=== Begin Enclosure ===

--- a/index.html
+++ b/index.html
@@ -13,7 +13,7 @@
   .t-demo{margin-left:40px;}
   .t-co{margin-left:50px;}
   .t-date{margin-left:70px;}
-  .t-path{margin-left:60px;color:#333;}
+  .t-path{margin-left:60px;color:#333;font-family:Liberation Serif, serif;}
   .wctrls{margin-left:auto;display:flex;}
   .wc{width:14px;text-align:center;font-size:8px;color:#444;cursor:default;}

=== End Enclosure ===
=== Begin Enclosure ===

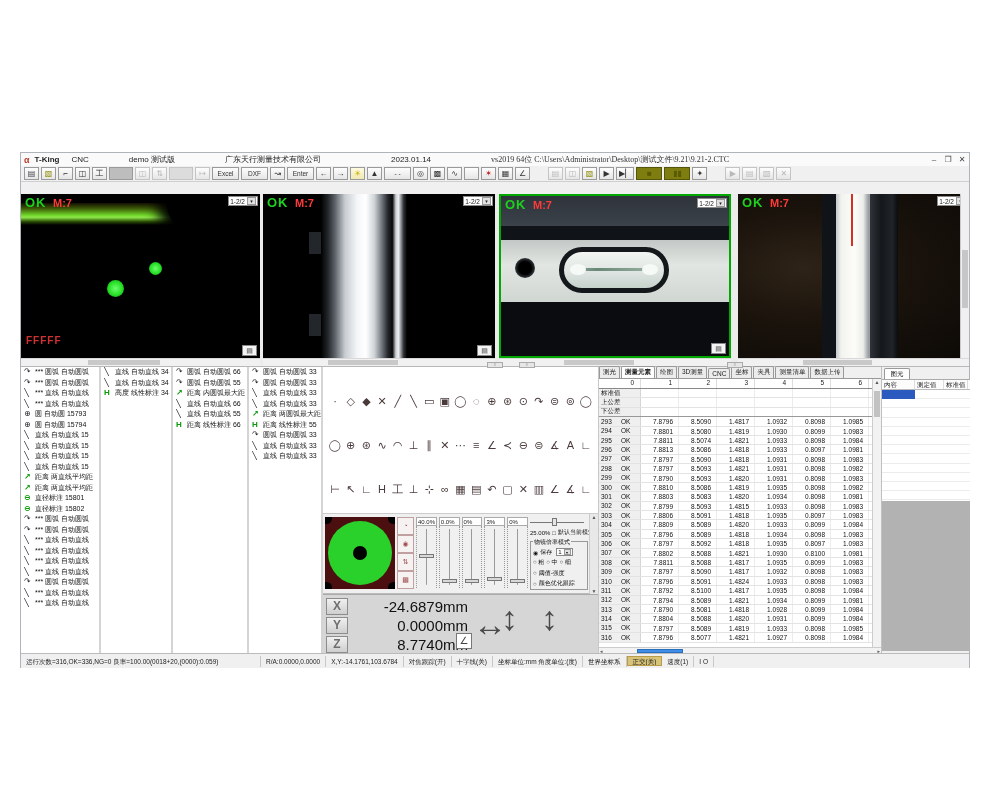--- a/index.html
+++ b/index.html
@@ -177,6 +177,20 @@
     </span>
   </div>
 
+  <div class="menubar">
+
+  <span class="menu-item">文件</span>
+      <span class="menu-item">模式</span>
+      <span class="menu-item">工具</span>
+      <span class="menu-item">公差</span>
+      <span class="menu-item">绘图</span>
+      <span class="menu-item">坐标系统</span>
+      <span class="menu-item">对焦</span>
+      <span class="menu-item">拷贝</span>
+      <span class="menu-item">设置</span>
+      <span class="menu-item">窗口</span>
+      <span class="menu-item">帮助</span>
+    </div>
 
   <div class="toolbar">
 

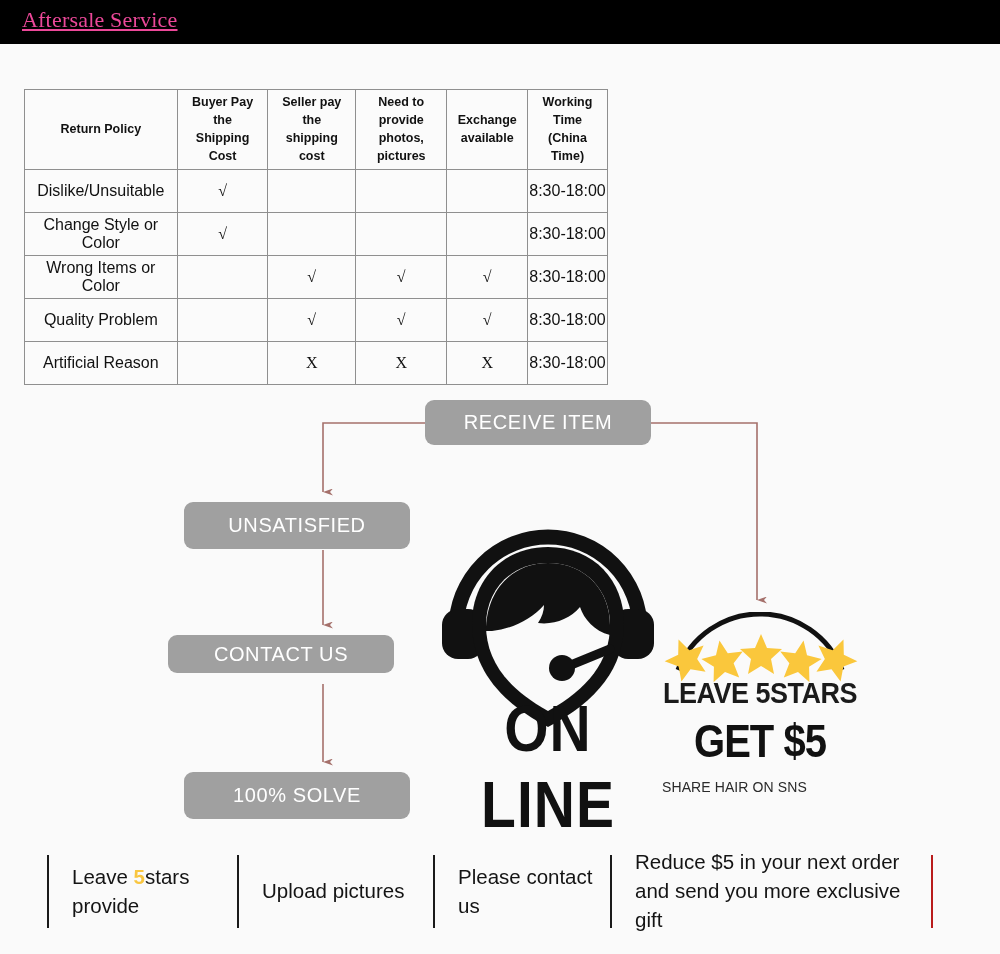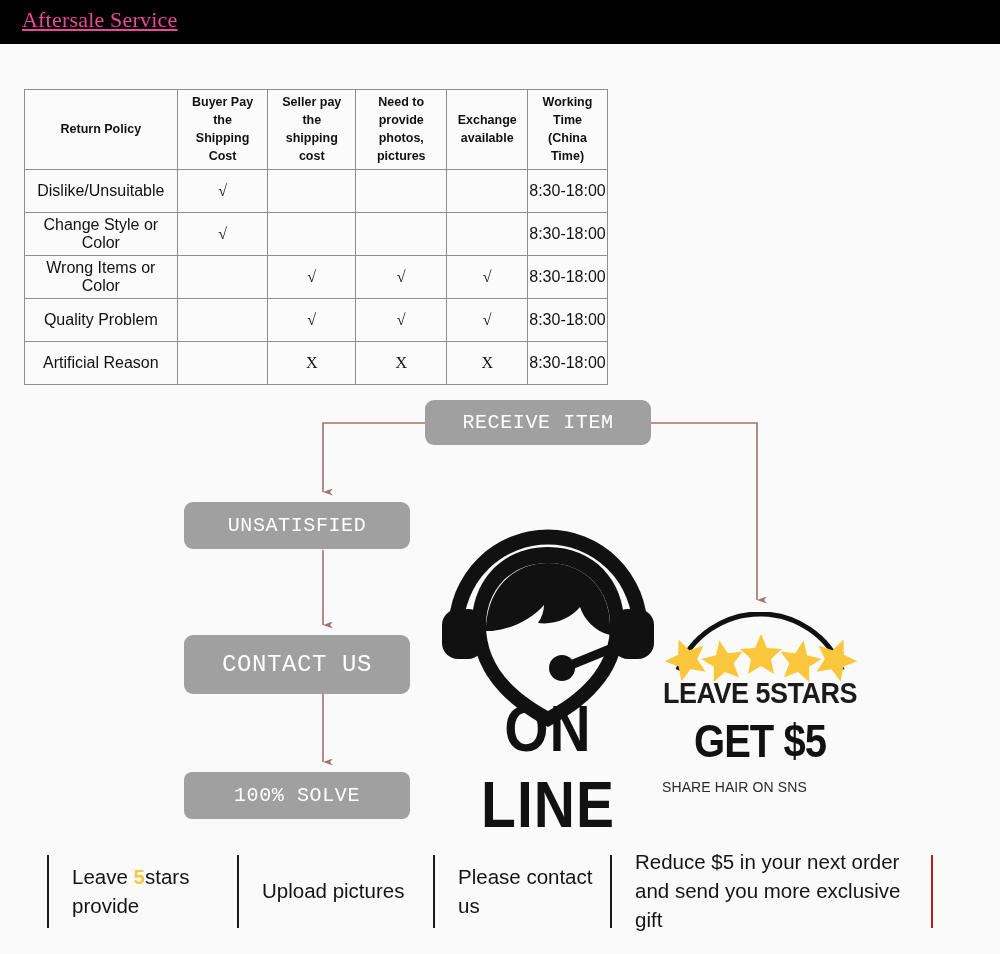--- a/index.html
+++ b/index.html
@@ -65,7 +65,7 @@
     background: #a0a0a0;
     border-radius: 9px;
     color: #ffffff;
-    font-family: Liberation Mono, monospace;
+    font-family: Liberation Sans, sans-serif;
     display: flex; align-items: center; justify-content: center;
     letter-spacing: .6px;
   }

=== End Enclosure ===

A line belongs in the answer if it contains the word "align"; please copy each such line from the material.

▶ [Task result]:
   .wc{width:14px;text-align:center;font-size:8px;color:#444;cursor:default;}
     display: flex; align-items: center; justify-content: center;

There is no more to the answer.